Stored records
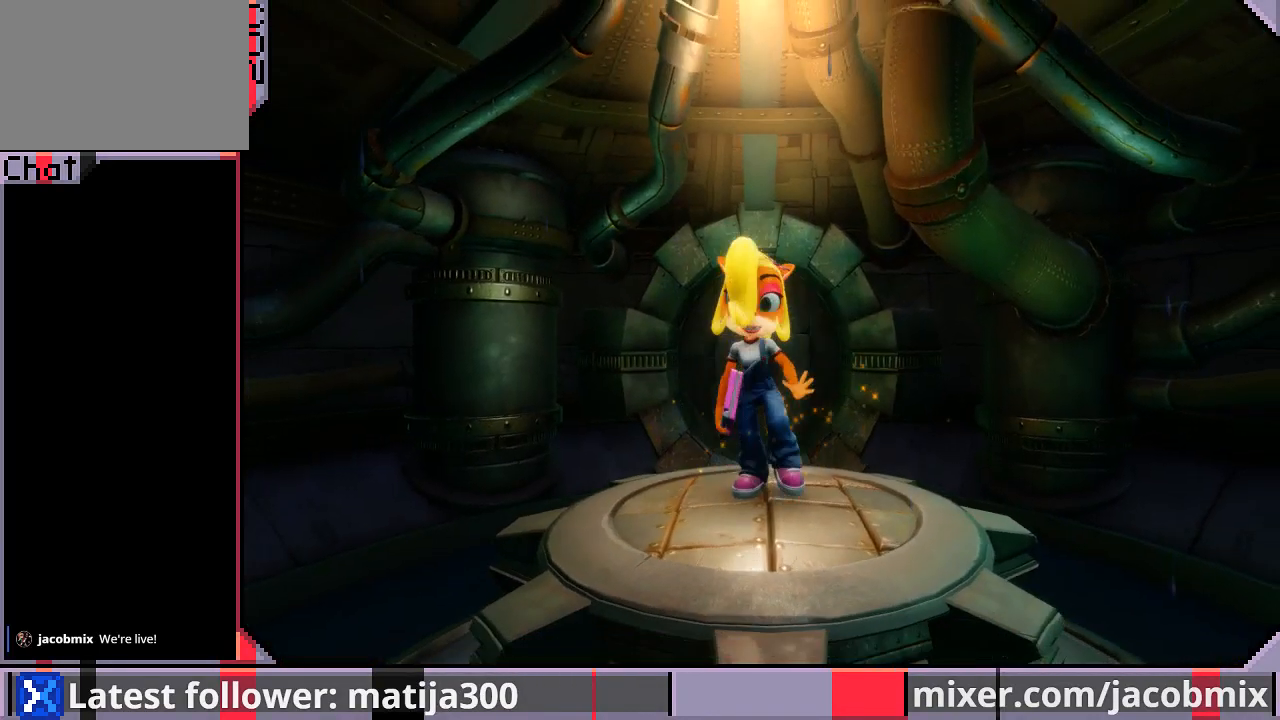
{"dt_ms": 500, "buttons": ["DPAD_UP"], "left_stick": "center", "right_stick": "center", "events": []}
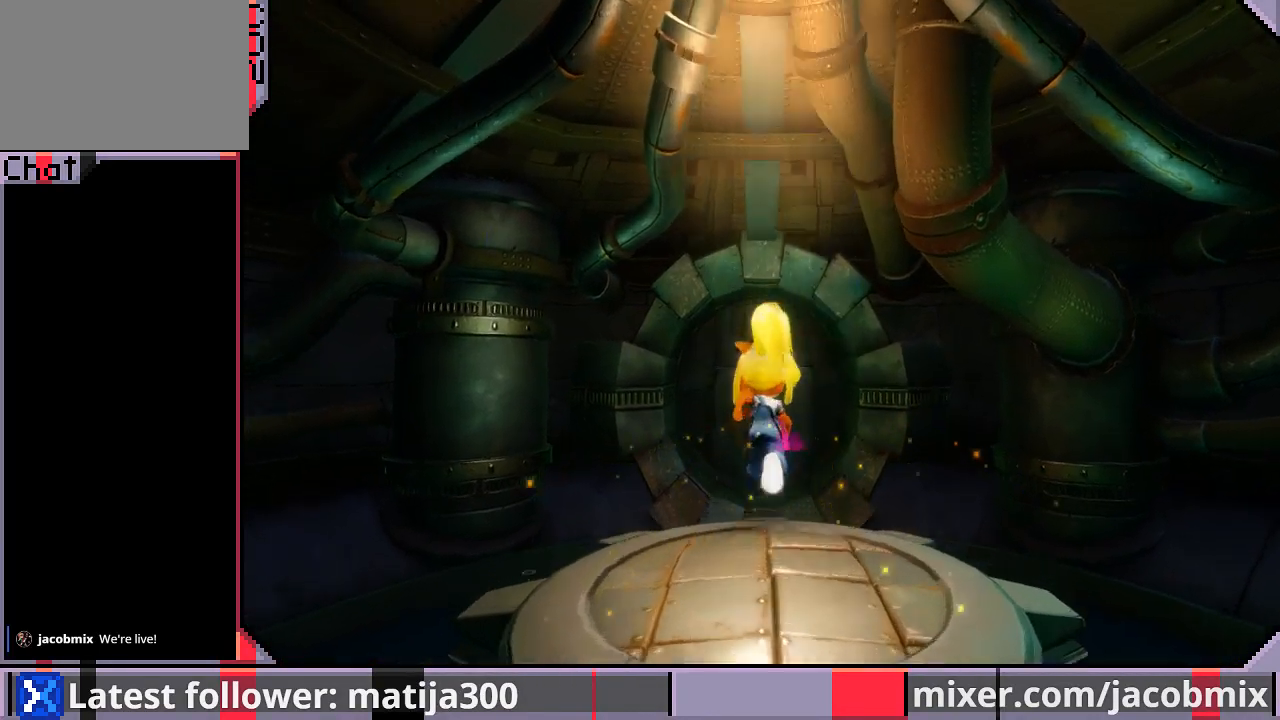
{"dt_ms": 500, "buttons": ["DPAD_UP"], "left_stick": "center", "right_stick": "center", "events": []}
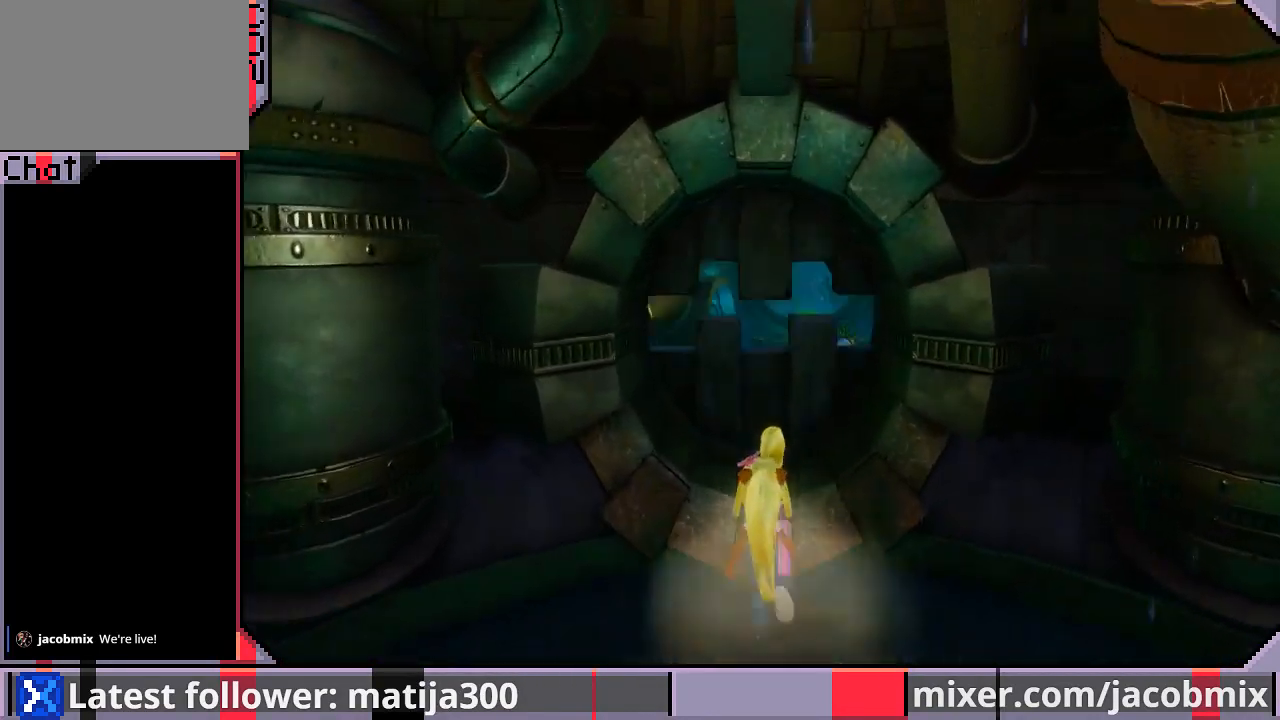
{"dt_ms": 500, "buttons": ["DPAD_UP"], "left_stick": "center", "right_stick": "center", "events": []}
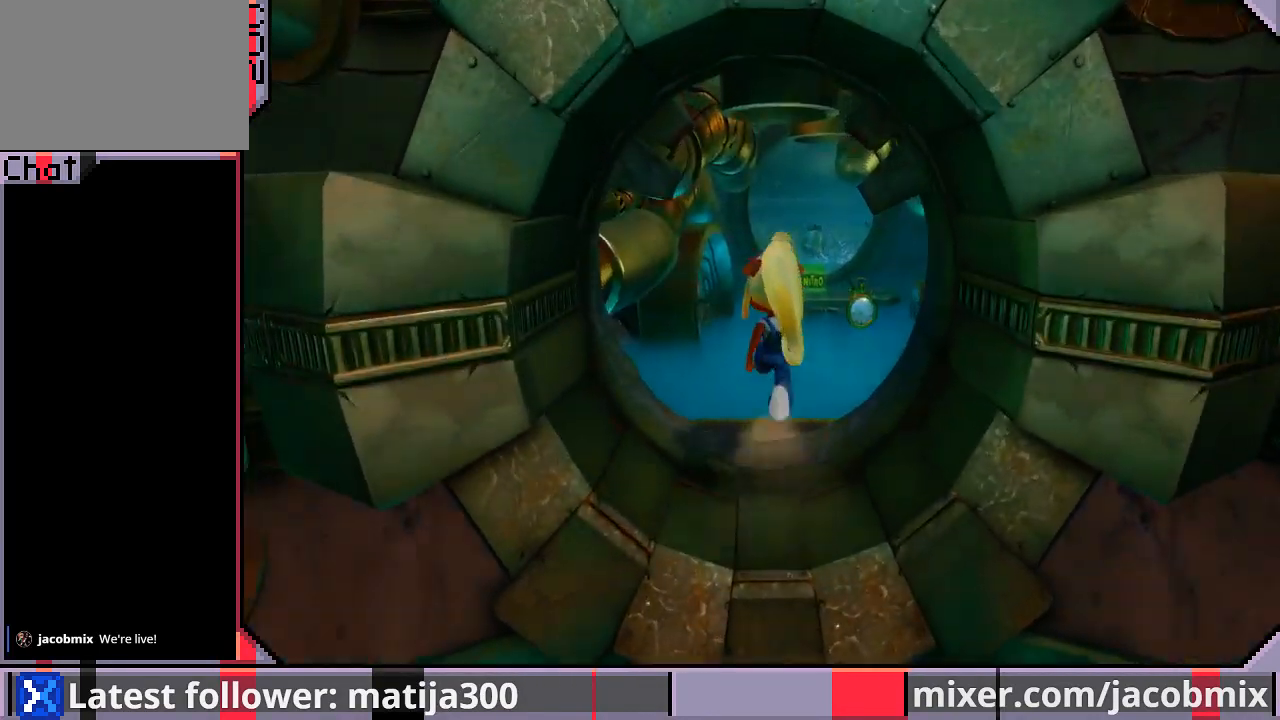
{"dt_ms": 500, "buttons": [], "left_stick": "center", "right_stick": "center", "events": [[100, "DPAD_UP", "up"]]}
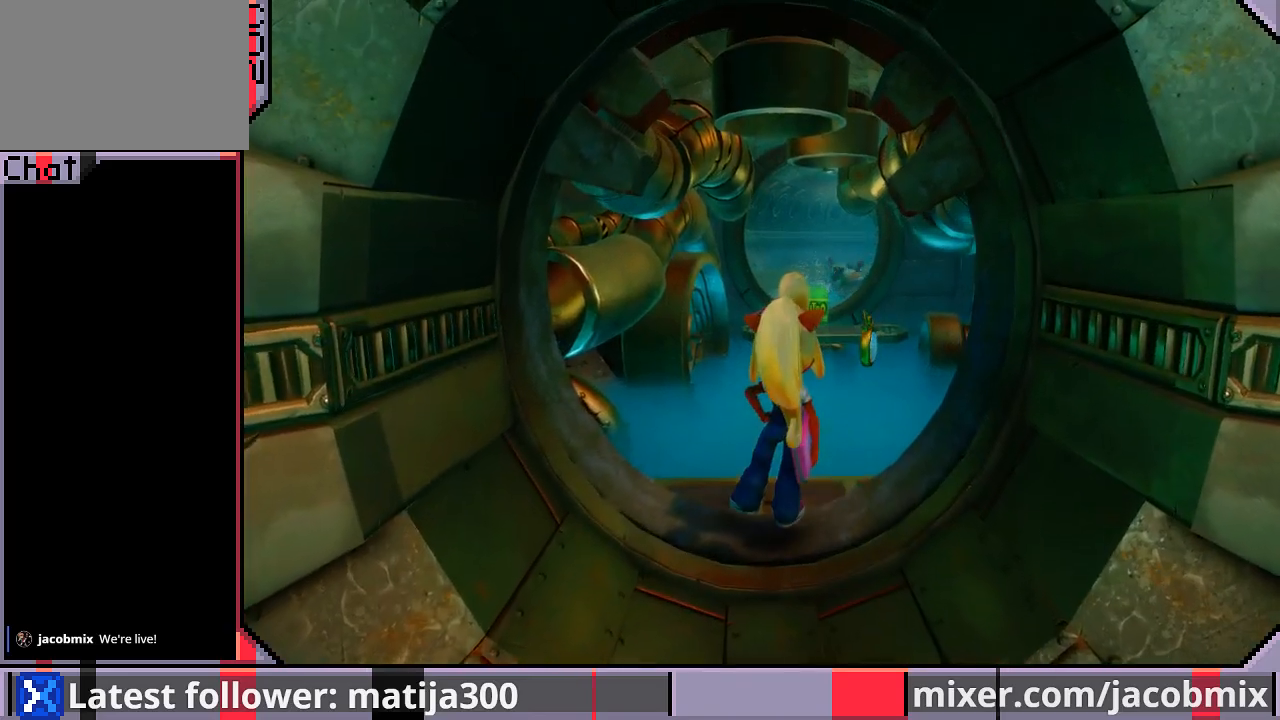
{"dt_ms": 500, "buttons": [], "left_stick": "center", "right_stick": "center", "events": [[33, "DPAD_UP", "down"], [267, "DPAD_UP", "up"]]}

*WHAT THE TASK ASKS*.
Write the data out again exactly, but without its images.

*SOLUTION*.
{"dt_ms": 500, "buttons": ["DPAD_UP"], "left_stick": "center", "right_stick": "center", "events": []}
{"dt_ms": 500, "buttons": ["DPAD_UP"], "left_stick": "center", "right_stick": "center", "events": []}
{"dt_ms": 500, "buttons": ["DPAD_UP"], "left_stick": "center", "right_stick": "center", "events": []}
{"dt_ms": 500, "buttons": [], "left_stick": "center", "right_stick": "center", "events": [[100, "DPAD_UP", "up"]]}
{"dt_ms": 500, "buttons": [], "left_stick": "center", "right_stick": "center", "events": [[33, "DPAD_UP", "down"], [267, "DPAD_UP", "up"]]}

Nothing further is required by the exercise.